I played Persona 5 Tactica on medium difficulty and found it challenging enough to encounter a handful of losses across the campaign, especially when aiming for additional victory conditions and completing some of the challenging side missions. While I haven’t had a chance to play Persona 5 Tactica on its hardest difficulty, it is safe to assume the additional difficulty modes will offer some players a genuine reason to utilise New Game + on a more challenging difficulty, as players can bring over the majority of unlocks, they may have acquired from their original completed save (aside from unlocked abilities).
Persona fans will also be happy to know that Persona 5 Tactica has a brilliant soundtrack, but would Persona fans even expect anything else at this point?

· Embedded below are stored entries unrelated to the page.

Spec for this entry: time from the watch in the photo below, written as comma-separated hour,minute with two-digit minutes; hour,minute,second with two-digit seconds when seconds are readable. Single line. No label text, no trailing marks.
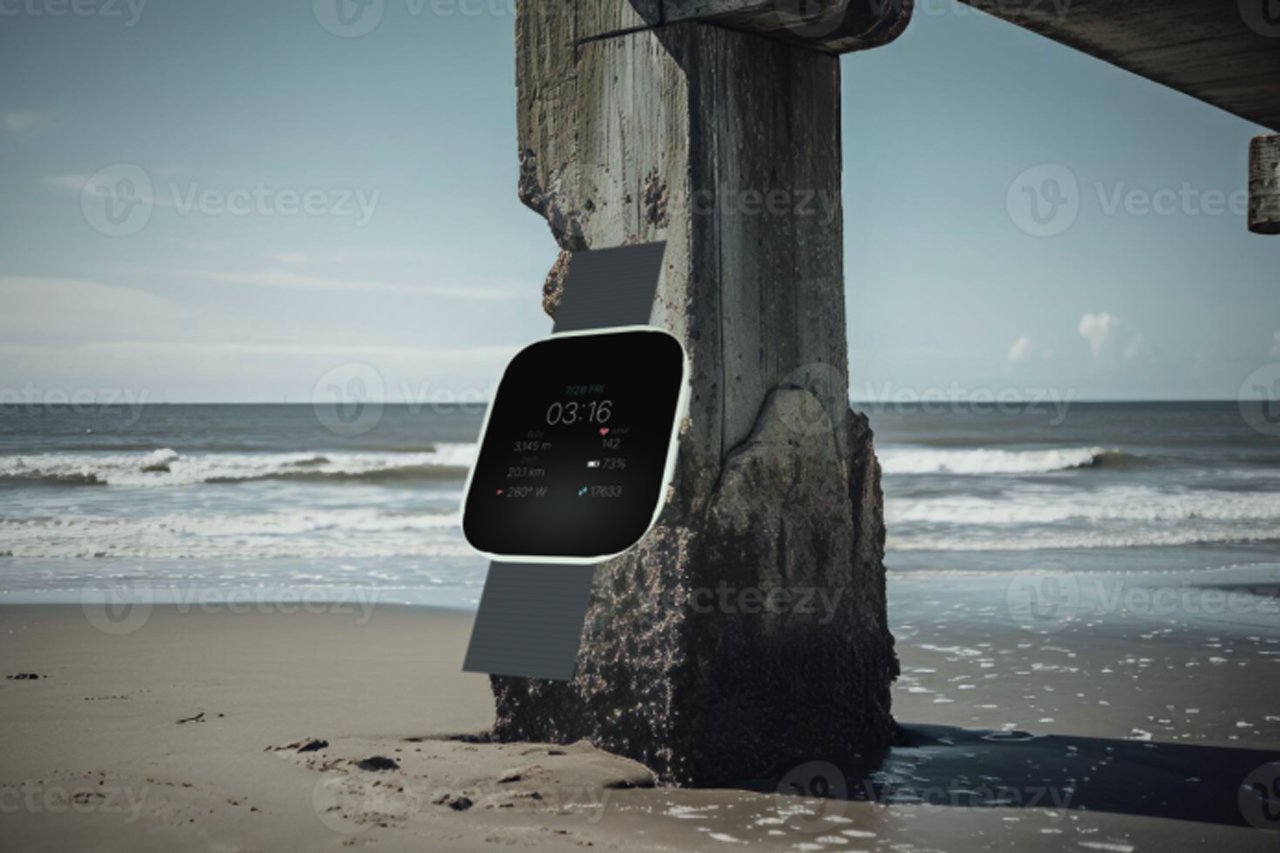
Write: 3,16
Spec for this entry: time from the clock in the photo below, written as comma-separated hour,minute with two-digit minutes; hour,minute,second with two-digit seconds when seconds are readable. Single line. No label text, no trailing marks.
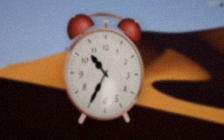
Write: 10,35
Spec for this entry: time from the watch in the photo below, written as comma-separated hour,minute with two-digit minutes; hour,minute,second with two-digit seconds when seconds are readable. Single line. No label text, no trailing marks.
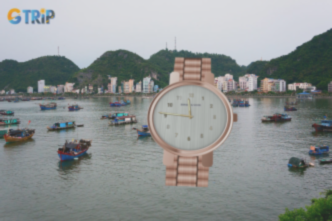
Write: 11,46
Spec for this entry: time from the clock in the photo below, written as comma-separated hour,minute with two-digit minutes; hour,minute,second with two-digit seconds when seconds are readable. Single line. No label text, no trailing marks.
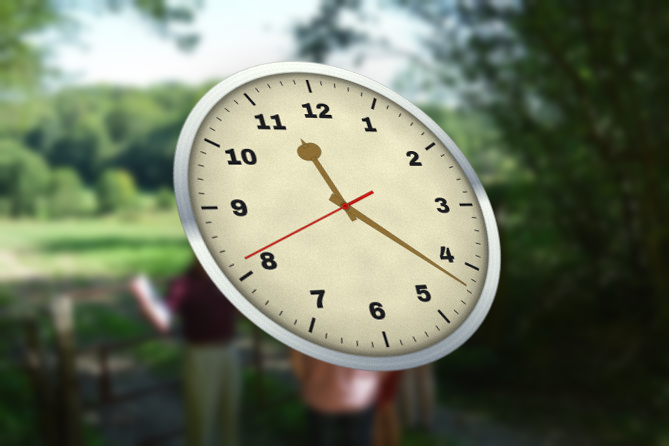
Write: 11,21,41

The Persona series is known for incredible music, and Tactica is no exception. There are some genuinely addictive background tracks during standard battles, with boss encounters and important moments heightened with both electrifying and emotional tunes. These tracks fit the aesthetic of the Persona series and the Persona 5 universe perfectly, so much so, even my partner would start dancing away at these tracks when they hit the speakers.
The discussions regarding the art style of Persona 5 Tactica before launch were truly divided, with some finding the new art style of their beloved characters charming, while others not so much. The art style of Persona 5 Tactica is chibi-esque, and while it has some visual similarities to the Persona Q sub-series, it provides what the Persona art team describes as ‘comic book-like deformities’. What does that mean? Essentially, characters have larger hands than normal. Is it noticeable? No, not really. But once you do notice it, I do think it looks unusual. Personally, I had no real issue this element of the Tactica art style, but if you had a problem with it leading up to launch, the full game won’t solve those issues for you.
I think Persona 5 Tactica can look quite gorgeous during cut scenes and dialogue exchanges, but gameplay stages do lack that charming visual appeal. Most levels themselves are quite visually bare-boned, especially when compared to the detailed visuals found in the Palaces from the main version of Persona 5. Enemies are also visually bland, and that same repetitive visual issue can also be applied to the ‘generic’ villagers found throughout the story. This means that despite not having an issue with the visual direction of Tactica, I am left feeling like the visual fidelity of the adventure is a mixed bag, which is especially noticeable during the moment-to-moment gameplay.
PERSONA 5 TACTICA REVIEW
Fans of The Phantom Thieves from Persona 5 will find a lot to love from this new adventure, and while it may not rival the sequel-worthy excellence of Persona 5 Strikers, it is an enjoyable experience for all comers. The tactical gameplay elements are challenging and interesting enough to provide tactical veterans with some difficult encounters, while it also provides an approachable and enjoyable offering for tactical newcomers. While the visuals can be a mixed bag, the music is downright brilliant and helped intensify battles and emotional moments. The narrative is fantastic, and Erina and Toshiro are equally memorable, but if you haven’t played the original Persona 5 adventure, go play that first before playing Persona 5 Tactica, and I guarantee you will appreciate this experience a lot more.
Fantastic narrative campaign and memorable new characters.
Entertaining tactical gameplay.
A visual mixed bag, with bland gameplay environments.
Uneven balance between gameplay and cut scenes.